= Bert Kloezeman =

Canadian artist (1921–1987)

Gijsbertus Bert Kloezeman (born July 16, 1921, in Ipoh, Malaysia, died March 22, 1987) was a painter and art educator in Canada. Bert was the second of four sons, (Jan, Bert, Frits, Ben) all of whom became artists in their own right.

==Career==
After completing his studies in The Royal Academy of Fine Arts in The Hague, Netherlands he decided to move to Canada with his family, in 1952. He taught History of Art and Oil Painting in Woodstock, Ontario, and contributed to establish the Oxford County Art Association.

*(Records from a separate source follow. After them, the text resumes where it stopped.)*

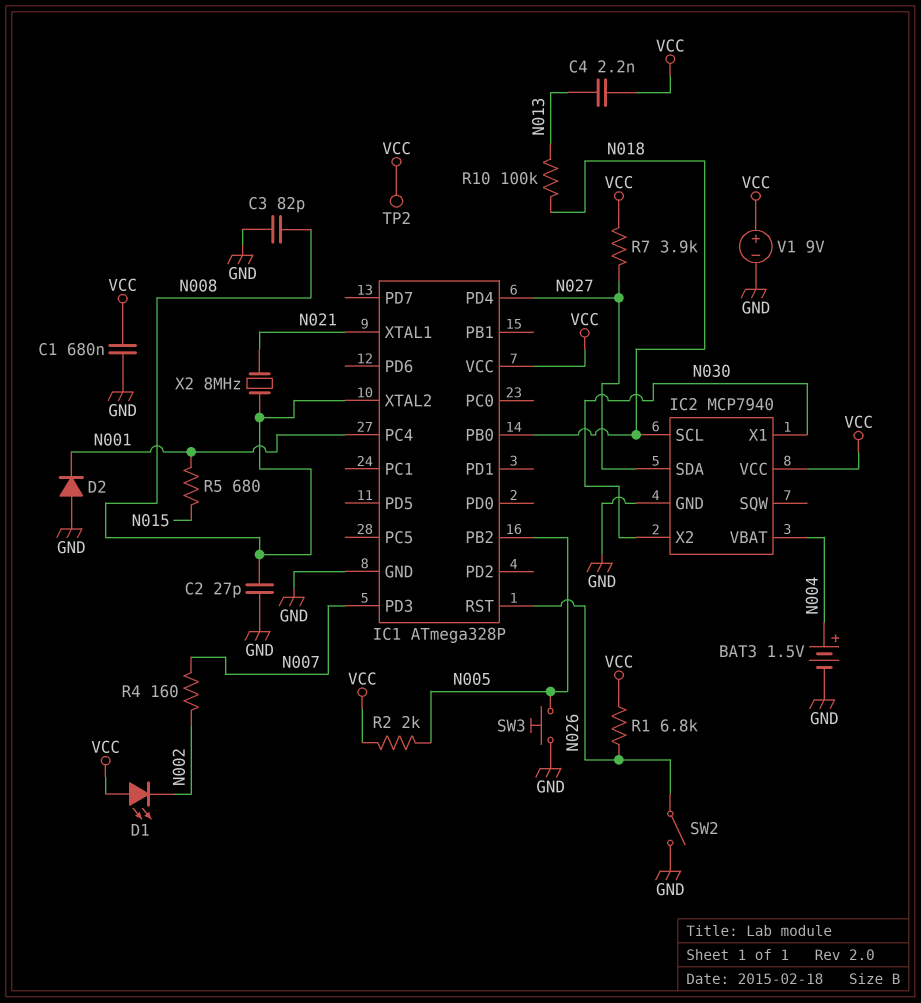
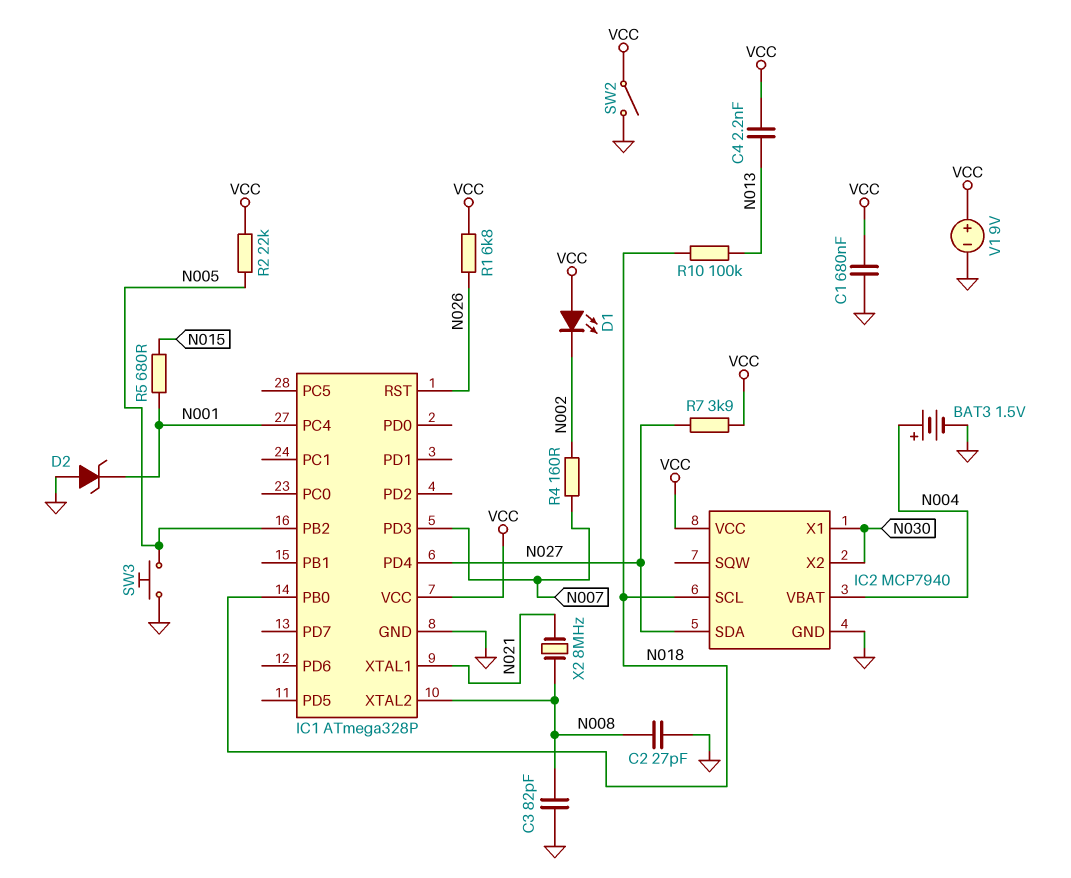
D2: diode (A GND, K N001) -> zener (A GND, K N001)
R2: 2k (N005, VCC) -> 22k (N005, VCC)
SW2: switch (GND, N026) -> switch (GND, VCC)
TP2: test point (VCC) -> none

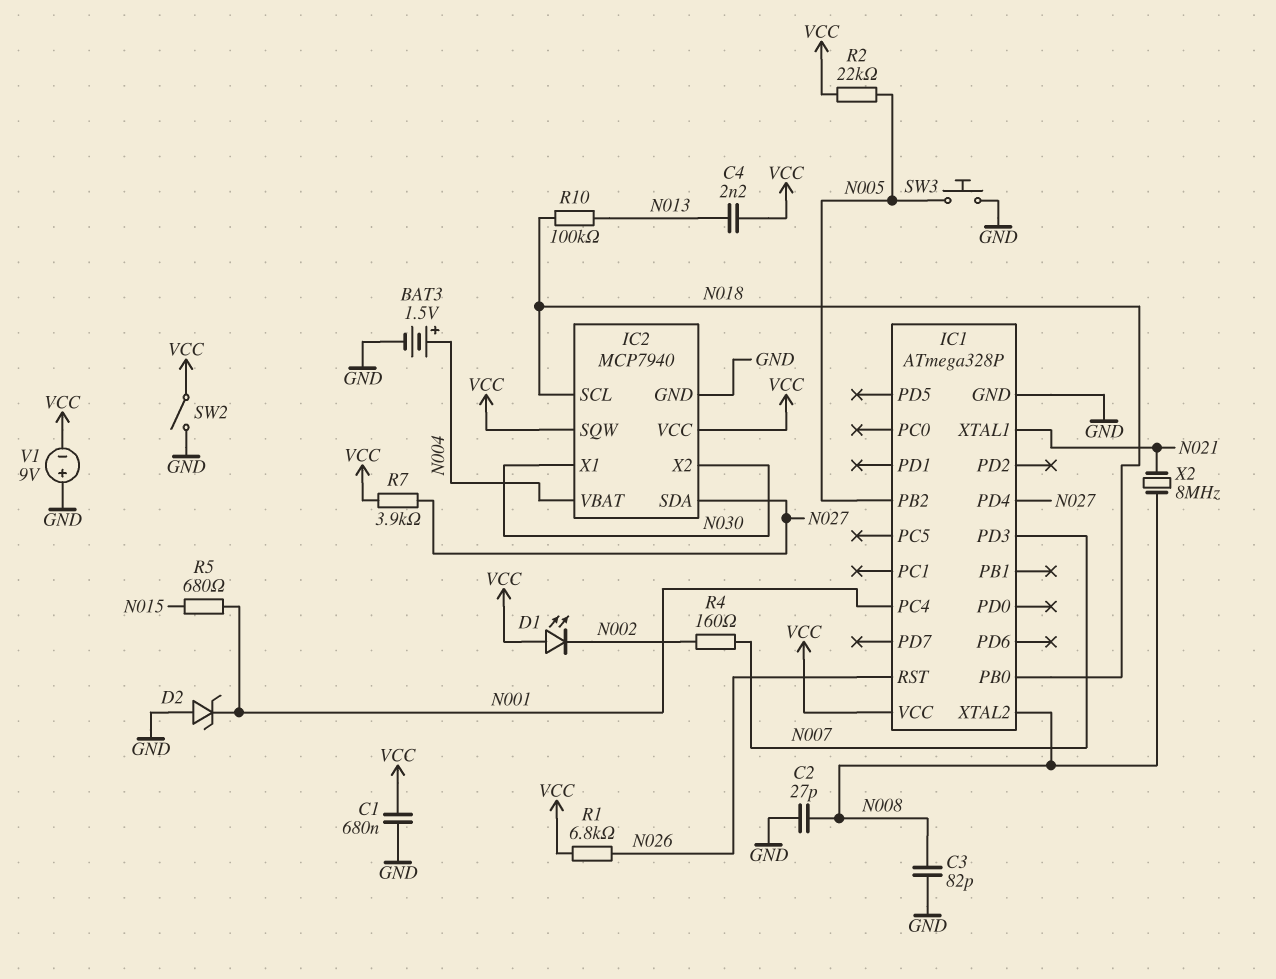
IC2 pin SQW: none -> VCC
V1: 9V (plus VCC, minus GND) -> 9V (plus GND, minus VCC)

Later he moved to London, Ontario where he joined the Faculty Staff of the Beal Art School where he taught Printmaking, Oil and Acrylic Painting to many Canadian and foreign students for many decades. One of his superior traits as an instructor was his gentle ability to inspire his students to develop their own creativity and potential for self-criticism. While at Beal Art School he also had a period of intense and prolific creativity and had many exhibitions of his art work which included printmaking, chalk pastel and charcoal drawings, and watercolours, . In these art works he portrays still life, landscape and portraits not only from his country but also on many features of Canadian life. He was a member of the Nancy Poole Gallery in London and Toronto and then the Thielsen Gallery in London Ontario.